NaNoWriMo is drawing to a steady close. I myself managed to win it on the 20th, which was also the day winning started. With another handful of quickly written words, I managed to surpass the 50k just before midnight; it was minutes away.
Unfortunately, I haven’t written a single creative word since. My discipline plummeted and along with it went my self-confidence. “My writing isn’t good.” the voice in my head said. “Why do you even keep doing this? It’s a waste of time. It’s not even good what you’re putting down.” Sadly, I listened to the voice.
All my fingernails got chewed away due to the stress and uncertainty that dwelled in me. These feelings are very unpleasant, I assure you. They came coupled with my inability to focus lately. Though often times creative endeavors were free from that wretched situation, now my writing is subject to it too. I can not concentrate in class unless I highly focus; which drains me completely. Even so, I still drift into thought very easily and without my own consent. It just… happens. Sadly, my writing now endures the same fate. The only relief here is that I still believe in the story itself, just not so much in my ability to write it.
Trying to find amusement is hard too. What little joys I retrieve are usually listening to audiobooks. I doubt I could keep my attention on a physical book and such an activity also exhausts me. So instead I curl up with a gorgeous fantasy book. It also gives me an excuse to hide in my home and to feel as if I am not present within the cruel world of today.
Now and then I become fearful of this world and what exists in it. Thinking about the cruelty within makes me sad and random or not-so-random events frighten me to the point of losing a large portion of my control. Anxiety, maybe? I haven’t gone to a doctor to talk about it since then the word would be out and it is not something I am proud of; likely understandably so.
I am also not a big fan of the season. It is getting cold and darkness is upon us at half past four, which is very early. Often times when I depart from school, I find myself enveloped in darkness with an interval of golden light now and then. It is not a pleasant sensation to be within the cloak of night but the year forces it upon me. It is also very cold so I don’t like to be out.

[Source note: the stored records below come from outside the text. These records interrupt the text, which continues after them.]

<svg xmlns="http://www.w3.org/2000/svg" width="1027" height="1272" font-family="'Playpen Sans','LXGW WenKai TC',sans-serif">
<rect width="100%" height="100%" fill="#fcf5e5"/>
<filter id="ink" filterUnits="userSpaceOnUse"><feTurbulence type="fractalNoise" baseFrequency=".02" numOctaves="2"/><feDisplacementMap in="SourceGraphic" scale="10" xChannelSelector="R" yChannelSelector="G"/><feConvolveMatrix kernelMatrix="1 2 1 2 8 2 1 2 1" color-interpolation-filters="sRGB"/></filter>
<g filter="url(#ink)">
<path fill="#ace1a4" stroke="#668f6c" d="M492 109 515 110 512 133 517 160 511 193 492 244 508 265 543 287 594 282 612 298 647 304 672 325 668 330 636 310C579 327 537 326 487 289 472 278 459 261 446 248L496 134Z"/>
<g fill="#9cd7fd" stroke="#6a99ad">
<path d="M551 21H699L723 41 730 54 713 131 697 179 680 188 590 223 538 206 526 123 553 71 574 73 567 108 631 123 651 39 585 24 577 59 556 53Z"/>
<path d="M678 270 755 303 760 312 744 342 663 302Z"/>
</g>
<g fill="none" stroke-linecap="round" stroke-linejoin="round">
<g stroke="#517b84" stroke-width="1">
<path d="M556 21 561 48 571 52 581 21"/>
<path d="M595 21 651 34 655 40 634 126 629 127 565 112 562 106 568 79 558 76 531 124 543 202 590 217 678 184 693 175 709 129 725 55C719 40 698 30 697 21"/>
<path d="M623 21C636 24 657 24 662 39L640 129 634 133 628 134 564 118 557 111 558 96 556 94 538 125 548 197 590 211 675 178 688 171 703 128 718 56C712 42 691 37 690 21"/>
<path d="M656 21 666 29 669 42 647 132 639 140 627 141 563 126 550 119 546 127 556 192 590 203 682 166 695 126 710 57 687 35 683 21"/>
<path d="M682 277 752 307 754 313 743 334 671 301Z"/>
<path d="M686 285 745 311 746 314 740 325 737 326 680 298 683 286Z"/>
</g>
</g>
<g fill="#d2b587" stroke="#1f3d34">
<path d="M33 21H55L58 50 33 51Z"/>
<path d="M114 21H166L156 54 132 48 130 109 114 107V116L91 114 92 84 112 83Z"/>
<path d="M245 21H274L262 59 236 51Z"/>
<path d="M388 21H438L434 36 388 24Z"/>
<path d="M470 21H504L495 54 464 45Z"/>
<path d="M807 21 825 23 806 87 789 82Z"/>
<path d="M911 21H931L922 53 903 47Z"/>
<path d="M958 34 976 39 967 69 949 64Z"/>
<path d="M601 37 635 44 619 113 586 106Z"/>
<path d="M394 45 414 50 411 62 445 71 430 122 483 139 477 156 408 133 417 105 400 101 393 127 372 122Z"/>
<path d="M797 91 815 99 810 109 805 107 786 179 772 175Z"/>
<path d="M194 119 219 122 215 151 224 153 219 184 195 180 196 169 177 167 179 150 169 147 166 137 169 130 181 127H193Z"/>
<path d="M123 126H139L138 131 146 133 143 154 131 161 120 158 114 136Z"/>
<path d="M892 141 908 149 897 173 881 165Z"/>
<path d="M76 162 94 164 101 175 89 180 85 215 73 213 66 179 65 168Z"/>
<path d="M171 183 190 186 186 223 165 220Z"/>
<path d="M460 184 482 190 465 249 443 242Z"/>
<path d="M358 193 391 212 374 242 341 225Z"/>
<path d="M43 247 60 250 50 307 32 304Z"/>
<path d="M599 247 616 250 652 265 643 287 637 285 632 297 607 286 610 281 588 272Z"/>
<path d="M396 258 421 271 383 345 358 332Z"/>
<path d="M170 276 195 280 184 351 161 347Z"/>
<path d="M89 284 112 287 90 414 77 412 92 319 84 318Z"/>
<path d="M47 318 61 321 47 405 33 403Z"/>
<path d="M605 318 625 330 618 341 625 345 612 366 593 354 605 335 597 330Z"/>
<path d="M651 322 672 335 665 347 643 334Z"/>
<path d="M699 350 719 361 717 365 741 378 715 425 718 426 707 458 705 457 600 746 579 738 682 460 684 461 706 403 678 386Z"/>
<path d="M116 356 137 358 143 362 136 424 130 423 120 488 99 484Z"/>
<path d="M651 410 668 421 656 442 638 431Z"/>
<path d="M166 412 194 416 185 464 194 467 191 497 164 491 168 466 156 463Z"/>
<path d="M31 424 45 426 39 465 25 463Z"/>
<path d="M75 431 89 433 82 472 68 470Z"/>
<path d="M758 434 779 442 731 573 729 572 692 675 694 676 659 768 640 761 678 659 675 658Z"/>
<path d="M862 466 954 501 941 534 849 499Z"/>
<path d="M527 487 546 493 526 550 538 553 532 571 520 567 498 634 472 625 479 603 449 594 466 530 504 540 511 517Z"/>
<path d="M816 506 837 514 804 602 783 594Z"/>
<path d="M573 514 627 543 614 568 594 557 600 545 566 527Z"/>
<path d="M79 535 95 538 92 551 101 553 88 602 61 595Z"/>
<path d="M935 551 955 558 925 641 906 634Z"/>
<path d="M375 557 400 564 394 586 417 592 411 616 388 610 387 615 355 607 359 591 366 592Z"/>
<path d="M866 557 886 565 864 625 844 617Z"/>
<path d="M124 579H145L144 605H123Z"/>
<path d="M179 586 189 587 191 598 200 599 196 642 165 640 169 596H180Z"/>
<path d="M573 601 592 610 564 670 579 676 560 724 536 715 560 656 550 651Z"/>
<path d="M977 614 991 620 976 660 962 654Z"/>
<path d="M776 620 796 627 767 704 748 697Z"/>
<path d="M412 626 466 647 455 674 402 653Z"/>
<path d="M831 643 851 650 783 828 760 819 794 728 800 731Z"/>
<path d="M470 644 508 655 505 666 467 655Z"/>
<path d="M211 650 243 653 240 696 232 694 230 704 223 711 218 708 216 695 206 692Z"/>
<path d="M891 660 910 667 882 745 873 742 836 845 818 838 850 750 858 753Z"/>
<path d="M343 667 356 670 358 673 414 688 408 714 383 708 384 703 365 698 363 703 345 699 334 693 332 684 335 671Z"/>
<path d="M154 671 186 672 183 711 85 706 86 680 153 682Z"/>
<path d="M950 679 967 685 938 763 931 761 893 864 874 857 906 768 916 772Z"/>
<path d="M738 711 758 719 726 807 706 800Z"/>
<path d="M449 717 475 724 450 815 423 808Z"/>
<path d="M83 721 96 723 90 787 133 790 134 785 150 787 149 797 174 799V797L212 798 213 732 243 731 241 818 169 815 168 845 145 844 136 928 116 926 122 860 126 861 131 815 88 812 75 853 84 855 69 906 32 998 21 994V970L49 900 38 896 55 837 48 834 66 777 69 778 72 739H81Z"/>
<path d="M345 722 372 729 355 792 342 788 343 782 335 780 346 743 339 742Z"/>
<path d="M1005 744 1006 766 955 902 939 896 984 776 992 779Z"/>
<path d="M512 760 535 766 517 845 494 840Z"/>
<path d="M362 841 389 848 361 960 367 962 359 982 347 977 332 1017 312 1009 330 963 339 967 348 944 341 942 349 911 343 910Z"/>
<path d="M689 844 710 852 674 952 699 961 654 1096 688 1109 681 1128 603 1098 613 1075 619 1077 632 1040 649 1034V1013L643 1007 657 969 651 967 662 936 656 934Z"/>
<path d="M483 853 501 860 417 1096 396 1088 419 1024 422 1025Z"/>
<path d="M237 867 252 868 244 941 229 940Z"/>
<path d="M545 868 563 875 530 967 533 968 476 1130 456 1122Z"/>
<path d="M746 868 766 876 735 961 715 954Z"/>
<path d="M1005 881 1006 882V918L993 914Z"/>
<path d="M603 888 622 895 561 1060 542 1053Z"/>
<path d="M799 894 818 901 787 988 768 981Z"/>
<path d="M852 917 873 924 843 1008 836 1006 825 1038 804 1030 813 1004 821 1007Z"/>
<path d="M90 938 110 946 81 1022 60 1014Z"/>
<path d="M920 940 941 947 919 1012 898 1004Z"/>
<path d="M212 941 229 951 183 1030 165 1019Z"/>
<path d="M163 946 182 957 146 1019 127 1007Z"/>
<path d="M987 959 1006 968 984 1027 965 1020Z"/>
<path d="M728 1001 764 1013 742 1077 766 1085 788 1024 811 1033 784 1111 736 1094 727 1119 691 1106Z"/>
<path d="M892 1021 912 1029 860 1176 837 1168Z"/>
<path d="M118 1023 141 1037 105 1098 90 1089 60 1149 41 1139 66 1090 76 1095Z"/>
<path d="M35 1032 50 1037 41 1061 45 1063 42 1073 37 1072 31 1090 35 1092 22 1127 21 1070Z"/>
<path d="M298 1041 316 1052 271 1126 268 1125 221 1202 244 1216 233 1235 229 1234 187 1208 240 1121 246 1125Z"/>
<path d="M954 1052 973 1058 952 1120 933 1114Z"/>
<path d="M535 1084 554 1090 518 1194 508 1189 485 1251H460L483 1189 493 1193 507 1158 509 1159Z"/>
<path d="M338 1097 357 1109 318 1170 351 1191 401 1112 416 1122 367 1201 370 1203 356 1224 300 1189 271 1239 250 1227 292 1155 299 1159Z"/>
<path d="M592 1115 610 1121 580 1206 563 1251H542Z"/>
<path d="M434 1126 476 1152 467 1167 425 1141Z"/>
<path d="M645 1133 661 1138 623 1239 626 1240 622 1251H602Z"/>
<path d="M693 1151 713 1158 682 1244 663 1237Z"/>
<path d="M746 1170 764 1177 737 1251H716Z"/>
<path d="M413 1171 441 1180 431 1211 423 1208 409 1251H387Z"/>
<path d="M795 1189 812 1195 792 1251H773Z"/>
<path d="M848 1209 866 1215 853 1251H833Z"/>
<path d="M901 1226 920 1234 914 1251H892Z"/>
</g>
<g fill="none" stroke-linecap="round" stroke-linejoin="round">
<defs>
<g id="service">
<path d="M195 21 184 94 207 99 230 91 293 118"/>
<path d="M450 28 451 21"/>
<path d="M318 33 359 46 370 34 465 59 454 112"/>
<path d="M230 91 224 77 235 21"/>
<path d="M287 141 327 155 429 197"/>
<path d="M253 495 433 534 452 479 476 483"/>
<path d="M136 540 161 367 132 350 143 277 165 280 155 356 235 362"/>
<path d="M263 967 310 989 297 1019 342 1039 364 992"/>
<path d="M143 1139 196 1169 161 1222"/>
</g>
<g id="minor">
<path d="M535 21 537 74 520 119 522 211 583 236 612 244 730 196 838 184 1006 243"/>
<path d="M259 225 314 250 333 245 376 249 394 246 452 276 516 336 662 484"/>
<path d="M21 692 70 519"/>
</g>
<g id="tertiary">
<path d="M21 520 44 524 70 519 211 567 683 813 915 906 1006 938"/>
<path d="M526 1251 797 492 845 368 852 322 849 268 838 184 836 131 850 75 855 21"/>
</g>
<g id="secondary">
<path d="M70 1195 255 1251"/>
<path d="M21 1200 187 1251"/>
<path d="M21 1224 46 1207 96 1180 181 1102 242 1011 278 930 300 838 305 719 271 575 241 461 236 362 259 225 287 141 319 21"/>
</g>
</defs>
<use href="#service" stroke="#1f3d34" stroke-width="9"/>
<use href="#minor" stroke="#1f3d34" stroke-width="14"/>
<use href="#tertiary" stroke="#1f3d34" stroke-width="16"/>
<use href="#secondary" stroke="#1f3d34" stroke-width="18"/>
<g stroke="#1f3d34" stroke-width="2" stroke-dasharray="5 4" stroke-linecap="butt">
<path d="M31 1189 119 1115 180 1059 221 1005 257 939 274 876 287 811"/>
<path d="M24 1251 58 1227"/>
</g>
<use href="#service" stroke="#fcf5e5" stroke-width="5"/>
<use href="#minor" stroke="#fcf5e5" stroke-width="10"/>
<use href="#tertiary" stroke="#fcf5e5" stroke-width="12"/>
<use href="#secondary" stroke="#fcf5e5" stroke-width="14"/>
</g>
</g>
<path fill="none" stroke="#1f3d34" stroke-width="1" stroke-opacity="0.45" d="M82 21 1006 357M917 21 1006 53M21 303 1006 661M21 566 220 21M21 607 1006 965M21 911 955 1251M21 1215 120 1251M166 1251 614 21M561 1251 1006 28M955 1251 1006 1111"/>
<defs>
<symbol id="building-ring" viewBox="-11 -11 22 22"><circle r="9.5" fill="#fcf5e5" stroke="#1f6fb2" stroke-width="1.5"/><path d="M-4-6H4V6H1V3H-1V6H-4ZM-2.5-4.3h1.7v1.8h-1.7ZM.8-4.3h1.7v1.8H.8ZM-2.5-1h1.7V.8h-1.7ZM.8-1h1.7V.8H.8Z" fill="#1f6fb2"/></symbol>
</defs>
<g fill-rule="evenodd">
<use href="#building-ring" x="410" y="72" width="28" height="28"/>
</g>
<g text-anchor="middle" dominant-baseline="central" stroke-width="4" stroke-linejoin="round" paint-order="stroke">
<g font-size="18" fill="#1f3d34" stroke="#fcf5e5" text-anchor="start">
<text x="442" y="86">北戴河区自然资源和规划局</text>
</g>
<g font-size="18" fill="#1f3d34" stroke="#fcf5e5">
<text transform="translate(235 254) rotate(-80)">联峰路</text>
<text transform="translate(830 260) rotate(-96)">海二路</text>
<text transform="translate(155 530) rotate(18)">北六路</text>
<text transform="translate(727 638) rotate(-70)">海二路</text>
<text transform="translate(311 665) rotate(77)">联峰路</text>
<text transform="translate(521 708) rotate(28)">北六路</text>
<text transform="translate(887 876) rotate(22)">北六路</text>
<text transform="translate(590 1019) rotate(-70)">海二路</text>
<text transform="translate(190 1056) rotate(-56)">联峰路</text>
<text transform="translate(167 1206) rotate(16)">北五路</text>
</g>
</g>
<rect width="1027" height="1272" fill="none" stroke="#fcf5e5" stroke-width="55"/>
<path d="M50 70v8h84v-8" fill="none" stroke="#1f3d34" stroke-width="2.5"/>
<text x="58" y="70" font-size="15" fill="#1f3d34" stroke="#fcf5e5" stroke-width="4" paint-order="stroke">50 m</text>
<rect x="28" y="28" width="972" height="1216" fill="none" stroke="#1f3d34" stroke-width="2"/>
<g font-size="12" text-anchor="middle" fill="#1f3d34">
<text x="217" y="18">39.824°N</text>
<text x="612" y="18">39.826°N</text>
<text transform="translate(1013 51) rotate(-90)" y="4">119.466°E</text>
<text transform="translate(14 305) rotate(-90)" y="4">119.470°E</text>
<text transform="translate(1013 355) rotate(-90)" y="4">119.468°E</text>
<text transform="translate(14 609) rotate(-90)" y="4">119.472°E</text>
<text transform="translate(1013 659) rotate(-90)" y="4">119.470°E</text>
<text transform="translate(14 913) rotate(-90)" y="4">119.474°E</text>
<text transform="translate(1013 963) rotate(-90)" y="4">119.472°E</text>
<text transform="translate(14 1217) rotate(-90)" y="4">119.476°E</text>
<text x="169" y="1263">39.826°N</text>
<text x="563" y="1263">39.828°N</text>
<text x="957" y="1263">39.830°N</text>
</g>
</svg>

Without trying to worry too much, I have decided to throw myself head first into my schoolwork. If I can succeed there, then that is a form of proof to myself that there is worth in what I do—albeit worth to my own person and not to anyone else. But truly, that is the best kind of worthiness to obtain. And after all, I am the Trist who is Worthy so I ought to succeed.
Currently, I am a second-year student of International Business Management. Luckily, I still enjoy it a lot even though there are a few worries that dwindle within the depths of my mind; suppressed by more urgent matters. I am trying to uphold the mask of contentment and joy that I have always had and it is luckily not too hard because I don’t want to burden anyone with, well, with me. So that gives me enough of an excuse to smile to the world. Indeed, I will smile to fool even myself. For sometimes, hope is in giving yourself a delusion to follow. So why should not I follow such a thing?
Beyond the shallow depths of this delusion, there is the true me; with feelings and thoughts unspoken. I hint at them sometimes to a very select few friends. Luckily, I have gained the knowledge that they are steadfast in staying at my side and I appreciate that beyond what words can say. So for them; I can try to be better, if not for myself.
I know this is not the kind of posts I usually write but if not anywhere else, this is my place. I can be here what I wish to be; myself or a masked version of myself. So here I will lay down my heart for once and hope that it might remind other people that being flawed is normal. I am highly flawed as well. I have problems. I endure stressful situation. I am afraid of things. I can feel sad. I can feel lonely. And it is because I, like you, am human and it is normal to feel this way. Acknowledge it and try to grow. My heart goes out to those of you who are enduring situations of your own. Love is the ultimate weapon in life and even the most lonely can find it somewhere; from people and from one self.
Be strong and may destiny be kind to you.